-- Begin --
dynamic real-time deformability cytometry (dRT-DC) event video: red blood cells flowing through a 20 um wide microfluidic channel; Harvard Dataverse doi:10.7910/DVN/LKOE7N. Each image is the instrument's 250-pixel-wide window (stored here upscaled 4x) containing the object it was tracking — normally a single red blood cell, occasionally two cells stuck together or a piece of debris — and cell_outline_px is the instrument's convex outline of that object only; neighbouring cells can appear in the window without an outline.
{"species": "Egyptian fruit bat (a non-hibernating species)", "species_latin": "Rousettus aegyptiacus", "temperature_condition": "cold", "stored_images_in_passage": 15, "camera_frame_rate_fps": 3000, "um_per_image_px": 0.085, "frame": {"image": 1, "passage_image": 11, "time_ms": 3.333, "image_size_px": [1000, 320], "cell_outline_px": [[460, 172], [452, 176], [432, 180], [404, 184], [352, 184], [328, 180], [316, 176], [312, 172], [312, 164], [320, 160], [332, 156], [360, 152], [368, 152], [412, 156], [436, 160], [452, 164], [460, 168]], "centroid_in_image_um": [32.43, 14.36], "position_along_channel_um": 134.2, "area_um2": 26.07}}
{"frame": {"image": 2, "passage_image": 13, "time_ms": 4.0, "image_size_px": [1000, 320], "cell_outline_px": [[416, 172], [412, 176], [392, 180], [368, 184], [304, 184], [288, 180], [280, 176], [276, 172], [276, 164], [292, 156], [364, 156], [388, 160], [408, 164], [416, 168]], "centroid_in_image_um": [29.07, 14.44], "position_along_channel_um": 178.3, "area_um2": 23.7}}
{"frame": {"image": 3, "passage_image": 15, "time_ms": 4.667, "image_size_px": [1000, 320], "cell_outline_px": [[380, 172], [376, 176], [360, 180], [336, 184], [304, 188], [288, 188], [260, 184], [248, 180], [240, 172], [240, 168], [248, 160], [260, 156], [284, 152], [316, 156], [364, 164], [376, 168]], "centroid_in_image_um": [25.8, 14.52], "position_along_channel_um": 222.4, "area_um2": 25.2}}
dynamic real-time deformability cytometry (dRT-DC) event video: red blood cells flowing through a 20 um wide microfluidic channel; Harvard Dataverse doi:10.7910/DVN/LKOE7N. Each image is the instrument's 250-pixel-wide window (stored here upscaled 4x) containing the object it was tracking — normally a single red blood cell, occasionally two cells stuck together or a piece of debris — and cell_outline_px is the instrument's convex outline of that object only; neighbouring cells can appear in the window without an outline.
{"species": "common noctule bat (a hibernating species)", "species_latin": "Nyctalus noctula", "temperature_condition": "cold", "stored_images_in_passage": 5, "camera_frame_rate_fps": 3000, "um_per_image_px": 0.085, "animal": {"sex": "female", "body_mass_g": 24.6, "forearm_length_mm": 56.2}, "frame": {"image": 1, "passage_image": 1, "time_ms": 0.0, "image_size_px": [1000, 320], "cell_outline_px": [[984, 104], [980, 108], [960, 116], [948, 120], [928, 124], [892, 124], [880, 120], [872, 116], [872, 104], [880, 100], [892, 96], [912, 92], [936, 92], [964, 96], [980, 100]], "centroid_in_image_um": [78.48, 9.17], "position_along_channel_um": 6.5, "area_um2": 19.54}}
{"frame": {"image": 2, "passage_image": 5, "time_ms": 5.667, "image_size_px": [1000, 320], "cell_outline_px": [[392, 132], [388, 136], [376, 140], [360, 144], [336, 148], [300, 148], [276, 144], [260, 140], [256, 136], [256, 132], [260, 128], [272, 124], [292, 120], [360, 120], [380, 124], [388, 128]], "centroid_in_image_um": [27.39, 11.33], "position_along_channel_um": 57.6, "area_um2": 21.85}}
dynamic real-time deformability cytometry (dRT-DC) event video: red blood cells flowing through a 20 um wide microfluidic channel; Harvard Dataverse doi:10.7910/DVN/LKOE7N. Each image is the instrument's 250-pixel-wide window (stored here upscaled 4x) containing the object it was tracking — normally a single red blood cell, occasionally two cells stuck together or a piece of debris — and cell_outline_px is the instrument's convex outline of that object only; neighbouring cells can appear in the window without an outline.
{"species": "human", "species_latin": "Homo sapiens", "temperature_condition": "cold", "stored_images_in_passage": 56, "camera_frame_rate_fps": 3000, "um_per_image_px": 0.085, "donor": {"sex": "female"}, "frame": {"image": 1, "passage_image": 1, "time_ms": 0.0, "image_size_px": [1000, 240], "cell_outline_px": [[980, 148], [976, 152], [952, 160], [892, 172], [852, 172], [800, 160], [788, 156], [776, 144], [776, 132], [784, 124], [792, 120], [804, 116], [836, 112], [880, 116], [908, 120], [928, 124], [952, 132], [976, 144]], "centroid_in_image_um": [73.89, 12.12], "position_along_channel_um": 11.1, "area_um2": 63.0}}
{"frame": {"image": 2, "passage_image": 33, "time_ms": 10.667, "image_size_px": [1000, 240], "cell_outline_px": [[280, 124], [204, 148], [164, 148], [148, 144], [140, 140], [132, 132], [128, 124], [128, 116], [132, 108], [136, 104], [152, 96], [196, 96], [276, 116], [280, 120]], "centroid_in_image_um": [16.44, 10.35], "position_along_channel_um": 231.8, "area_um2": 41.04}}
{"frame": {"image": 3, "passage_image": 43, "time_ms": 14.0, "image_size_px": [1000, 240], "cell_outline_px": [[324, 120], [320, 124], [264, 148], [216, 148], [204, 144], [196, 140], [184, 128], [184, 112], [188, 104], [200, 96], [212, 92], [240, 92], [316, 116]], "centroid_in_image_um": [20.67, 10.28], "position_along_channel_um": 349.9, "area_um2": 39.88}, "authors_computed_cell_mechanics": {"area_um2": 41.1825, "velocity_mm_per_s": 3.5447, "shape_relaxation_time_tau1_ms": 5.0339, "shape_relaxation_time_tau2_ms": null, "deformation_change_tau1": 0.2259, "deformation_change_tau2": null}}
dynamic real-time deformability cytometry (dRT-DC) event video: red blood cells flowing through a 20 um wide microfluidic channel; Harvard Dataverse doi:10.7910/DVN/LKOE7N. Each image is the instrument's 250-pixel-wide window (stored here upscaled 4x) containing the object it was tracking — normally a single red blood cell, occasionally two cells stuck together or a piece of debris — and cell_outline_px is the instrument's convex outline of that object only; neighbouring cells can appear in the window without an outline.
-- End --
## [WORK TO DO]
Type the material above out again, exactly.

## [OUTPUT FOR THIS EXERCISE]
dynamic real-time deformability cytometry (dRT-DC) event video: red blood cells flowing through a 20 um wide microfluidic channel; Harvard Dataverse doi:10.7910/DVN/LKOE7N. Each image is the instrument's 250-pixel-wide window (stored here upscaled 4x) containing the object it was tracking — normally a single red blood cell, occasionally two cells stuck together or a piece of debris — and cell_outline_px is the instrument's convex outline of that object only; neighbouring cells can appear in the window without an outline.
{"species": "Egyptian fruit bat (a non-hibernating species)", "species_latin": "Rousettus aegyptiacus", "temperature_condition": "cold", "stored_images_in_passage": 15, "camera_frame_rate_fps": 3000, "um_per_image_px": 0.085, "frame": {"image": 1, "passage_image": 11, "time_ms": 3.333, "image_size_px": [1000, 320], "cell_outline_px": [[460, 172], [452, 176], [432, 180], [404, 184], [352, 184], [328, 180], [316, 176], [312, 172], [312, 164], [320, 160], [332, 156], [360, 152], [368, 152], [412, 156], [436, 160], [452, 164], [460, 168]], "centroid_in_image_um": [32.43, 14.36], "position_along_channel_um": 134.2, "area_um2": 26.07}}
{"frame": {"image": 2, "passage_image": 13, "time_ms": 4.0, "image_size_px": [1000, 320], "cell_outline_px": [[416, 172], [412, 176], [392, 180], [368, 184], [304, 184], [288, 180], [280, 176], [276, 172], [276, 164], [292, 156], [364, 156], [388, 160], [408, 164], [416, 168]], "centroid_in_image_um": [29.07, 14.44], "position_along_channel_um": 178.3, "area_um2": 23.7}}
{"frame": {"image": 3, "passage_image": 15, "time_ms": 4.667, "image_size_px": [1000, 320], "cell_outline_px": [[380, 172], [376, 176], [360, 180], [336, 184], [304, 188], [288, 188], [260, 184], [248, 180], [240, 172], [240, 168], [248, 160], [260, 156], [284, 152], [316, 156], [364, 164], [376, 168]], "centroid_in_image_um": [25.8, 14.52], "position_along_channel_um": 222.4, "area_um2": 25.2}}
dynamic real-time deformability cytometry (dRT-DC) event video: red blood cells flowing through a 20 um wide microfluidic channel; Harvard Dataverse doi:10.7910/DVN/LKOE7N. Each image is the instrument's 250-pixel-wide window (stored here upscaled 4x) containing the object it was tracking — normally a single red blood cell, occasionally two cells stuck together or a piece of debris — and cell_outline_px is the instrument's convex outline of that object only; neighbouring cells can appear in the window without an outline.
{"species": "common noctule bat (a hibernating species)", "species_latin": "Nyctalus noctula", "temperature_condition": "cold", "stored_images_in_passage": 5, "camera_frame_rate_fps": 3000, "um_per_image_px": 0.085, "animal": {"sex": "female", "body_mass_g": 24.6, "forearm_length_mm": 56.2}, "frame": {"image": 1, "passage_image": 1, "time_ms": 0.0, "image_size_px": [1000, 320], "cell_outline_px": [[984, 104], [980, 108], [960, 116], [948, 120], [928, 124], [892, 124], [880, 120], [872, 116], [872, 104], [880, 100], [892, 96], [912, 92], [936, 92], [964, 96], [980, 100]], "centroid_in_image_um": [78.48, 9.17], "position_along_channel_um": 6.5, "area_um2": 19.54}}
{"frame": {"image": 2, "passage_image": 5, "time_ms": 5.667, "image_size_px": [1000, 320], "cell_outline_px": [[392, 132], [388, 136], [376, 140], [360, 144], [336, 148], [300, 148], [276, 144], [260, 140], [256, 136], [256, 132], [260, 128], [272, 124], [292, 120], [360, 120], [380, 124], [388, 128]], "centroid_in_image_um": [27.39, 11.33], "position_along_channel_um": 57.6, "area_um2": 21.85}}
dynamic real-time deformability cytometry (dRT-DC) event video: red blood cells flowing through a 20 um wide microfluidic channel; Harvard Dataverse doi:10.7910/DVN/LKOE7N. Each image is the instrument's 250-pixel-wide window (stored here upscaled 4x) containing the object it was tracking — normally a single red blood cell, occasionally two cells stuck together or a piece of debris — and cell_outline_px is the instrument's convex outline of that object only; neighbouring cells can appear in the window without an outline.
{"species": "human", "species_latin": "Homo sapiens", "temperature_condition": "cold", "stored_images_in_passage": 56, "camera_frame_rate_fps": 3000, "um_per_image_px": 0.085, "donor": {"sex": "female"}, "frame": {"image": 1, "passage_image": 1, "time_ms": 0.0, "image_size_px": [1000, 240], "cell_outline_px": [[980, 148], [976, 152], [952, 160], [892, 172], [852, 172], [800, 160], [788, 156], [776, 144], [776, 132], [784, 124], [792, 120], [804, 116], [836, 112], [880, 116], [908, 120], [928, 124], [952, 132], [976, 144]], "centroid_in_image_um": [73.89, 12.12], "position_along_channel_um": 11.1, "area_um2": 63.0}}
{"frame": {"image": 2, "passage_image": 33, "time_ms": 10.667, "image_size_px": [1000, 240], "cell_outline_px": [[280, 124], [204, 148], [164, 148], [148, 144], [140, 140], [132, 132], [128, 124], [128, 116], [132, 108], [136, 104], [152, 96], [196, 96], [276, 116], [280, 120]], "centroid_in_image_um": [16.44, 10.35], "position_along_channel_um": 231.8, "area_um2": 41.04}}
{"frame": {"image": 3, "passage_image": 43, "time_ms": 14.0, "image_size_px": [1000, 240], "cell_outline_px": [[324, 120], [320, 124], [264, 148], [216, 148], [204, 144], [196, 140], [184, 128], [184, 112], [188, 104], [200, 96], [212, 92], [240, 92], [316, 116]], "centroid_in_image_um": [20.67, 10.28], "position_along_channel_um": 349.9, "area_um2": 39.88}, "authors_computed_cell_mechanics": {"area_um2": 41.1825, "velocity_mm_per_s": 3.5447, "shape_relaxation_time_tau1_ms": 5.0339, "shape_relaxation_time_tau2_ms": null, "deformation_change_tau1": 0.2259, "deformation_change_tau2": null}}
dynamic real-time deformability cytometry (dRT-DC) event video: red blood cells flowing through a 20 um wide microfluidic channel; Harvard Dataverse doi:10.7910/DVN/LKOE7N. Each image is the instrument's 250-pixel-wide window (stored here upscaled 4x) containing the object it was tracking — normally a single red blood cell, occasionally two cells stuck together or a piece of debris — and cell_outline_px is the instrument's convex outline of that object only; neighbouring cells can appear in the window without an outline.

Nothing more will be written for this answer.